**Provided text**
+---+
The inner product of two functions \(u : \mathbb{R} \rightarrow \mathbb{R}\) and \(v: \mathbb{R} \rightarrow \mathbb{R}\) is defined as \(<u,v> = \int_a^b u(x) v(x) dx\) for lower and upper limits \(a, b < \infty\);

Let \(V\) be a vector space and \(U ⊆ V\) a subspace of \(V\). A linear mapping \(π : V → U\) is called a projection if \(π^2 = π ◦ π = π\) ie \(\pi\). In the use case of matrices, \(P\) is a projection iff \(P^2 = P\).

Matrix Decompositions

determinant properties:

  • \(det(AB) = det(A) det(B)\);
  • \(det(A) = det(A^{\intercal})\);
  • \(det(A^{-1})=\frac{1}{det(A)}\);
  • for more than 2 columns or rows: \(det(A) = \sum_{k=1}^{n} (−1)^{k+j}a_{kj} det(A_{k,j})\).
  • Similar matrices have the same determinant;
  • a matrix \(A\) is invertible if \(det(A) \neq 0\);
  • for a diagonal matrix, the determinant is computed by the product of the diagonal elements;
  • the determinant is the signed volume of the parallelepiped formed by the columns of the matrix, i.e. it can also be computed as the product of the diagonal on a matrix in row-echelon form;
    • Important: \(A\) is invertible iff it has full rank;
    • and a square matrix \(A \in \mathbb{R}^{n \times n}\) has \(det(A) \neq 0\) iff \(rank(A)=n\).
+---+
**Data below**
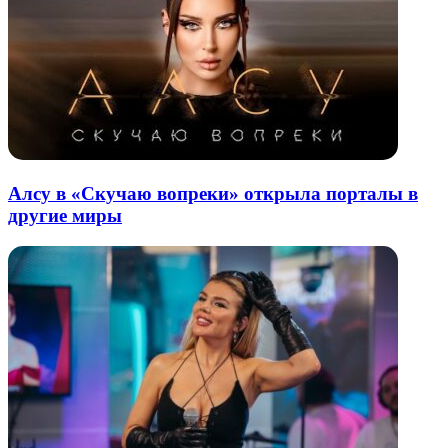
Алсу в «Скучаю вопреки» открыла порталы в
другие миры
+---+
**Check your understanding**
- A) In the linear algebra notes, return the passage from "Matrix Decompositions" up to and including "0\) iff \(rank(A)=n\).".
- B) Condense the paragraph of the linear algebra notes that begins "The inner product of two functions" into one shorter sentence, keeping its definition and its condition on the limits.

**Solutions below**
- A)
Matrix Decompositions

determinant properties:

  • \(det(AB) = det(A) det(B)\);
  • \(det(A) = det(A^{\intercal})\);
  • \(det(A^{-1})=\frac{1}{det(A)}\);
  • for more than 2 columns or rows: \(det(A) = \sum_{k=1}^{n} (−1)^{k+j}a_{kj} det(A_{k,j})\).
  • Similar matrices have the same determinant;
  • a matrix \(A\) is invertible if \(det(A) \neq 0\);
  • for a diagonal matrix, the determinant is computed by the product of the diagonal elements;
  • the determinant is the signed volume of the parallelepiped formed by the columns of the matrix, i.e. it can also be computed as the product of the diagonal on a matrix in row-echelon form;
    • Important: \(A\) is invertible iff it has full rank;
    • and a square matrix \(A \in \mathbb{R}^{n \times n}\) has \(det(A) \neq 0\) iff \(rank(A)=n\).

- B) For real functions \(u\) and \(v\) on \(\mathbb{R}\), the inner product is \(<u,v> = \int_a^b u(x) v(x) dx\), with limits \(a, b < \infty\).